In Sandra Frauenbergers Heimatbezirk hatten die "Bassena-Gespräche" Premiere: Reumann-Hof am Margaretengürtel

Was eine Bassena ist, weiß in Wien zwar nur noch eine Minderheit. Trotzdem soll das Wort wieder neu belebt werden - zumindest, wenn es nach Integrationsstadträtin Sandra Frauenberger geht. Sie lud Dienstag nachmittag zum ersten offiziellen "Bassena-Gespräch" in den Reumann-Hof, einen großen Gemeindebau am Wiener Margaretengürtel. Ganz nach dem Vorbild des einstigen Bassena-Tratsches, bei dem Hausfrauen allerlei Neuig- und Nettigkeiten, aber auch Bosheiten austauschten, will Frauenberger bewirken, "dass die Menschen miteinander ins Gespräch kommen". Wenn sie es schon nicht von selber tun.

"Nicht mit allen Gut Freund"

"Wien war schon immer eine Zuwanderungsstadt", erinnert Frauenberger die anwesende MieterInnen-Runde.
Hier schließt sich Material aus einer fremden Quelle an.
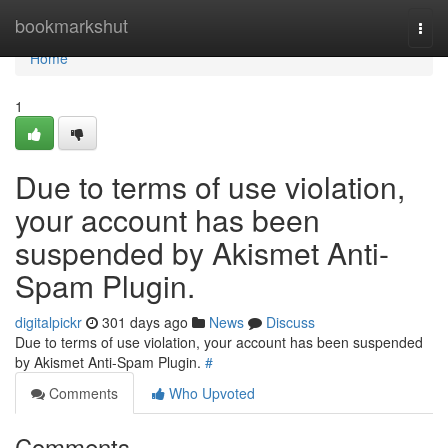
Home
bookmarkshut
Togg
navi
Home
1
Due to terms of use violation,
your account has been
suspended by Akismet Anti-
Spam Plugin.
digitalpickr
301 days ago
News
Discuss
Due to terms of use violation, your account has been suspended
by Akismet Anti-Spam Plugin.
#
Comments
Who Upvoted
Comments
Niemand sei verpflichtet, "mit allen Gut Freund zu sein". Aber ein Minimum an Respekt sei schon vonnöten, mahnt Frauenberger.

Von Gut Freund kann bei manchen der Anwesenden aber ohnehin nicht die Rede sein. "Heute sind zehn Mieter da, aber nur eine Ausländerin", fühlt sich eine Frau bestätigt. "Da fehlt es einfach an Interesse." - "Es gibt Leut', die arbeiten um diese Uhrzeit", erinnert "die Ausländerin" neben ihr. Eine Drogeriemarkt-Kassierin beschwert sich, dass bei ihrer Arbeitsstelle jene BewerberInnen bevorzugt wurden, die neben Deutsch auch Serbisch oder Türkisch sprechen. "Das ist mein Land, die sollen meine Sprache sprechen", erbost sich die Frau. "Zusatzsprachen sind aber eine Kompetenz", entgegnet Frauenberger. "Warum soll Französisch mehr Wert sein als Serbisch oder Türkisch?"
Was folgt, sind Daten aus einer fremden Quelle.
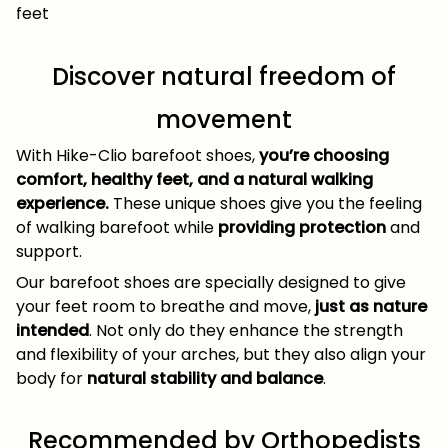
feet
Discover natural freedom of
movement
With Hike-Clio barefoot shoes,
you’re choosing
comfort, healthy feet, and a natural walking
experience.
These unique shoes give you the feeling
of walking barefoot while
providing protection
and
support.
Our barefoot shoes are specially designed to give
your feet room to breathe and move,
just as nature
intended
. Not only do they enhance the strength
and flexibility of your arches, but they also align your
body for
natural stability and balance
.
Recommended by Orthopedists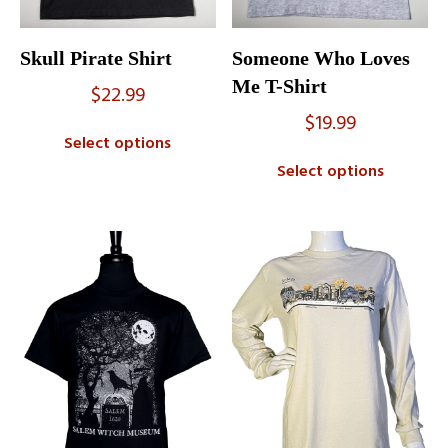
Skull Pirate Shirt
Someone Who Loves
Me T-Shirt
$
22.99
$
19.99
Select options
Select options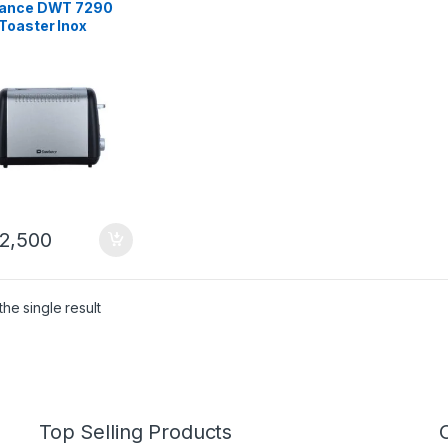
ance DWT 7290
Toaster Inox
2,500
he single result
Top Selling Products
"Ausländer tragen nichts bei"

Eine ältere Besucherin berichtet von "einer Ausländerin, die mit sechs Kindern in der Arztpraxis sitzt". Wütend ist sie aber nicht, weil sie deshalb länger warten muss, sondern, "weil diese Menschen Leistungen in Anspruch nehmen, ohne etwas beizutragen". "Unser Gesundheitssystem wäre längst zusammengebrochen, wenn wir nicht die Migranten hätten", gibt Frauenberger zurück. Sie spreche hier nicht nur von ausländischen Pflegekräften, sondern von "allen, die hier arbeiten" und Versicherungsbeiträge zahlten. "Das glaube ich nicht", meint die Frau. "Ich rechne es ihnen gerne vor", so Frauenberger.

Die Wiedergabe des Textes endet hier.